This gist provides a D3.js friendly "Coauthorship in Network Science" graph as a JSON file. It is used in the example at:
🔗 https://bl.ocks.org/sjengle/f6f522f3969752b384cfec5449eacd98
Source: M. E. J. Newman, Finding Community Structure in Networks using the Eigenvectors of Matrices, Preprint Physics/0605087 (2006). [Data] [Paper]
The original dataset was retreived from http://www-personal.umich.edu/~mejn/netdata/ under the "Data sets" heading, cited as:
Coauthorships in network science: coauthorship network of scientists working on network theory and experiment, as compiled by M. Newman in May 2006. A figure depicting the largest component of this network can be found here. These data can be cited as M. E. J. Newman, Phys. Rev. E 74, 036104 (2006).
The original dataset was processed in Python using the NetworkX package. The original GML files were processed, filtered, and converted into JSON. Specifically, the degree and closeness centrality of each node was calculated. The edge weights were already present in the original file.
The entire network can be found in the netscience.json
file. The largest connected component can be found in the netscience-largest.json
file. The second largest connected component can be found in the netscience-second.json
file. Finally, the netscience-filtered
file contains all components with 5 or more nodes.
The entire script is as follows:
import json
import networkx as nx
from networkx.readwrite import json_graph
# must make sure "[" is after label not on new line in gml file
G = nx.read_gml('netscience.gml')
# calculate some node attributes
nx.set_node_attributes(G, 'degree', G.degree())
nx.set_node_attributes(G, 'closeness', nx.closeness_centrality(G))

SET PROBLEM » In the coauthorship network page, which file contains the largest connected component?

SUPPLIED INFORMATION »
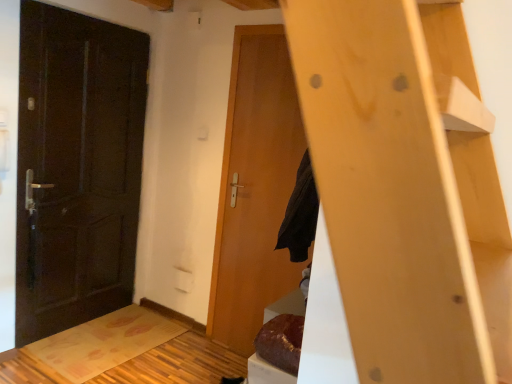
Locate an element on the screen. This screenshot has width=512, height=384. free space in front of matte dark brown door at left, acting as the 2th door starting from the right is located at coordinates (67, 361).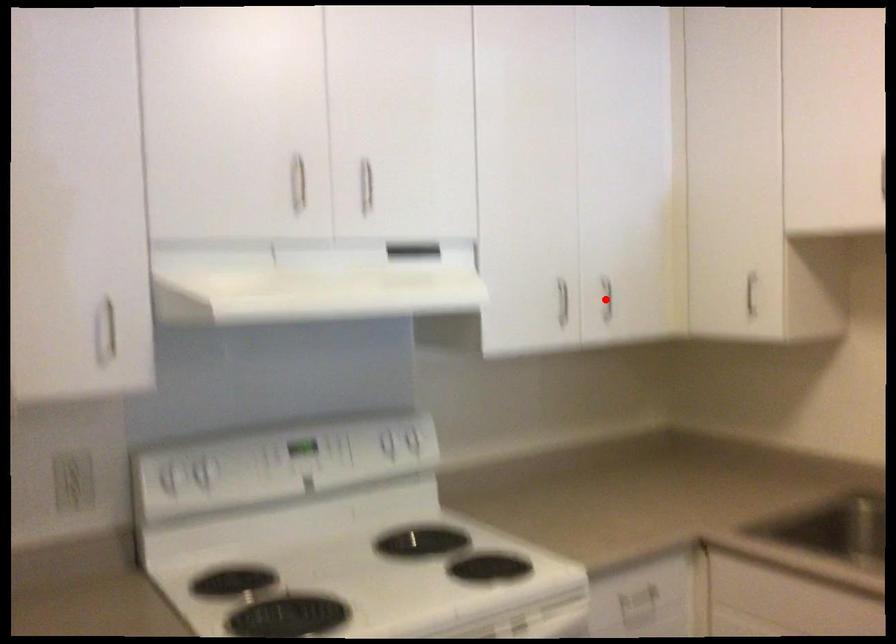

EXERCISE SOLUTION » netscience-largest.json